His parents were farmers and didn’t have a lot of money but Kim valued education in spite of the limited opportunities available to him.
“His life is a fascinating story of survival and accomplishment,” the company said in Kim’s obituary.
After the Japanese surrender brought an end to World War II, the Communist Party-controlled Soviet Union seized control of North Korea and conditions worsened.
In response, Kim organized an anti-communist student movement in his high school. When North Korean authorities discovered this, he was sent to a prison and labor camp for three years, enduring “unspeakable conditions.”
Freed in 1950 at the age of 21, Kim maintained his stance against communism, joining an anti-communist guerilla group.
During his time in the group, Kim was shot, eventually escaping over the border into South Korea, leaving his parents behind. They would never see each other again.
He found work at a U.S. Air Force base in South Korea as part of the kitchen patrol. Kim was described as a hard worker, and he taught himself to speak English while at the base.
There, he met his future wife Kilcha, and they wed soon after. They had three children, Charlie, Aeran, and Mike.
Kim entered a translator program, later becoming a first lieutenant in the South Korean Army. He served as a translator for several U.S. Army generals and as an aide to one four-star general.
He retired eight years later with the rank of major.
Kim and his family moved to Miami in 1974 in search of the “American Dream,” including freedom and educational opportunities for his children.
In Miami, he began working at a giftware import business, getting his first glimpse into the giftware and jewelry businesses.

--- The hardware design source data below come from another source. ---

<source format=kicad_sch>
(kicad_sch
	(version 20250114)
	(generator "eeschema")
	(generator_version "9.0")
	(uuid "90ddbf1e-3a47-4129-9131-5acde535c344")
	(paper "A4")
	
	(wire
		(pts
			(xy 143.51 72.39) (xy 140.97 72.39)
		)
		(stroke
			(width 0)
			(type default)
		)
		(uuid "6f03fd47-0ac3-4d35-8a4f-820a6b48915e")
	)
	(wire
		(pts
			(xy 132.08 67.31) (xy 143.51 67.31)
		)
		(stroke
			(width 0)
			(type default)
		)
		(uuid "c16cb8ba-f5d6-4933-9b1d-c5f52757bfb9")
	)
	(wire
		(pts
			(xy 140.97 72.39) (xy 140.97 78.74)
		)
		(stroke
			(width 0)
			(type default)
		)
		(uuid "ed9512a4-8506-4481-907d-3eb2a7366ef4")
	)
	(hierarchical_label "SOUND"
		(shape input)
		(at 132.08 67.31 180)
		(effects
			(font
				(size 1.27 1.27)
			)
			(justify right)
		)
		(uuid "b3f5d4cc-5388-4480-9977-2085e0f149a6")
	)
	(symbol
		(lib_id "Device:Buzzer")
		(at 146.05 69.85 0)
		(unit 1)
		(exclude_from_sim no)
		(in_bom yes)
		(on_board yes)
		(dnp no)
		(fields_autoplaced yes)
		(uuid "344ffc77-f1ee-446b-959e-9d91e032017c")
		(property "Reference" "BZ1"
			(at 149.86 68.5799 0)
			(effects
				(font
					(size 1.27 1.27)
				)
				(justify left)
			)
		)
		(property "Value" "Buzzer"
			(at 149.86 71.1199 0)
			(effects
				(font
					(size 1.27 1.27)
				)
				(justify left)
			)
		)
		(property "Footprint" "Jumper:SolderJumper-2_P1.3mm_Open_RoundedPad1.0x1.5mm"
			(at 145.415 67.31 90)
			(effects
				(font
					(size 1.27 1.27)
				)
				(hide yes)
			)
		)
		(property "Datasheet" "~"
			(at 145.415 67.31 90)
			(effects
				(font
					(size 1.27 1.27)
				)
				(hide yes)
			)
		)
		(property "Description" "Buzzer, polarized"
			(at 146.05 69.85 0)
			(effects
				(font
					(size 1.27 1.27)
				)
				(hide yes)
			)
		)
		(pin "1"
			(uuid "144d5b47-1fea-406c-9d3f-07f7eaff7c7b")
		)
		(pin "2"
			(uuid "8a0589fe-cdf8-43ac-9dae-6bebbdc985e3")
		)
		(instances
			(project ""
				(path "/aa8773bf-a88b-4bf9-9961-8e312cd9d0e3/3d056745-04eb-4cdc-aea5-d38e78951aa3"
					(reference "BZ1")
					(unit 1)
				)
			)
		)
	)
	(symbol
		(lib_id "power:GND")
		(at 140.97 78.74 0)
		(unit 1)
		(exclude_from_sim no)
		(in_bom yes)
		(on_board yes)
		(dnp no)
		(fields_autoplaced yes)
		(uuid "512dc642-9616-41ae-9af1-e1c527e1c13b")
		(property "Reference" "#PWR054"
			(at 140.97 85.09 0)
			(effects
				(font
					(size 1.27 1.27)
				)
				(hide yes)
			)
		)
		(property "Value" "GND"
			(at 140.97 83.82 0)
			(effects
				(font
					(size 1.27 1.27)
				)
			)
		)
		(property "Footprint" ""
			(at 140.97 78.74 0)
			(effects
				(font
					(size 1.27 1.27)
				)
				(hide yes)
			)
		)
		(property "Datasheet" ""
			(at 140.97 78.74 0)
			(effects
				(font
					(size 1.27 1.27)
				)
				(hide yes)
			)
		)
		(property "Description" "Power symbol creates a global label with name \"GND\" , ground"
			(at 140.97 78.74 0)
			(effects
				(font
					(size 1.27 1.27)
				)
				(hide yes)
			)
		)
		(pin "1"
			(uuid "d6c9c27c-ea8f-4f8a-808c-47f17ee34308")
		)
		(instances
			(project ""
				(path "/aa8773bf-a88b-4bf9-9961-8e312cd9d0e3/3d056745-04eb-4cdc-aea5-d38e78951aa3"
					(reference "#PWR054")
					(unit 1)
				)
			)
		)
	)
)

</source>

In 1975, he moved his family to Dallas to start his own business, then called Kim Imports.
It was a rough start for Kim as the new business required a lot of hard work, including leaving his family for weeks at a time, traveling and sleeping in a van, attending shows, and visiting stores to sell his jewelry lines.
One of Kim’s favorite stories to tell was the one about his first buying trip to Vicenza, Italy.

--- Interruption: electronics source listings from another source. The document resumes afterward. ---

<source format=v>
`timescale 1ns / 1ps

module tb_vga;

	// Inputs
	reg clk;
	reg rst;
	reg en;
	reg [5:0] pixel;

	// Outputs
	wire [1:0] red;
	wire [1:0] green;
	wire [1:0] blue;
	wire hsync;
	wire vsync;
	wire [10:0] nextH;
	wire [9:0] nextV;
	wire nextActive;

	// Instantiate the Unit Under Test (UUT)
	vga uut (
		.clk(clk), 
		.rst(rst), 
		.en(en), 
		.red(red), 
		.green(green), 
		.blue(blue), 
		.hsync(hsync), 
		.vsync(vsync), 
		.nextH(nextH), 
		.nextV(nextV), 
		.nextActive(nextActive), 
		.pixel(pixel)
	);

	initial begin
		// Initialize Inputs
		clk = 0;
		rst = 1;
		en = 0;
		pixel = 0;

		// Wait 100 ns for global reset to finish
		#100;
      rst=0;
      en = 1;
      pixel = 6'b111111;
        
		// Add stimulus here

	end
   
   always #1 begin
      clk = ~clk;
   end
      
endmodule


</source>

He hopped into a taxi at the airport and asked to be taken to a gold factory. With $50,000 cash in hand, Kim made his first major gold purchase.
His company continued to grow throughout the years, specializing in fine fashion and bridal jewelry.
“His journey is truly an example of living the American dream. He began with nothing, but through his resolve and sacrifice, he built a successful jewelry business,” the company said.
“Most importantly, everything he worked for wasn’t for himself. It was for the family he loved dearly.”
Though Kim retired years ago, he enjoyed returning to the office and sharing stories from his life.
In his free time, he liked to play golf and watch the History Channel.
“His greatest joy was his family, which grew to include nine grandchildren and four great-grandchildren,” said the company.
His children, Mike Kim and Aeran Kim-Park, currently run Kim International in Dallas.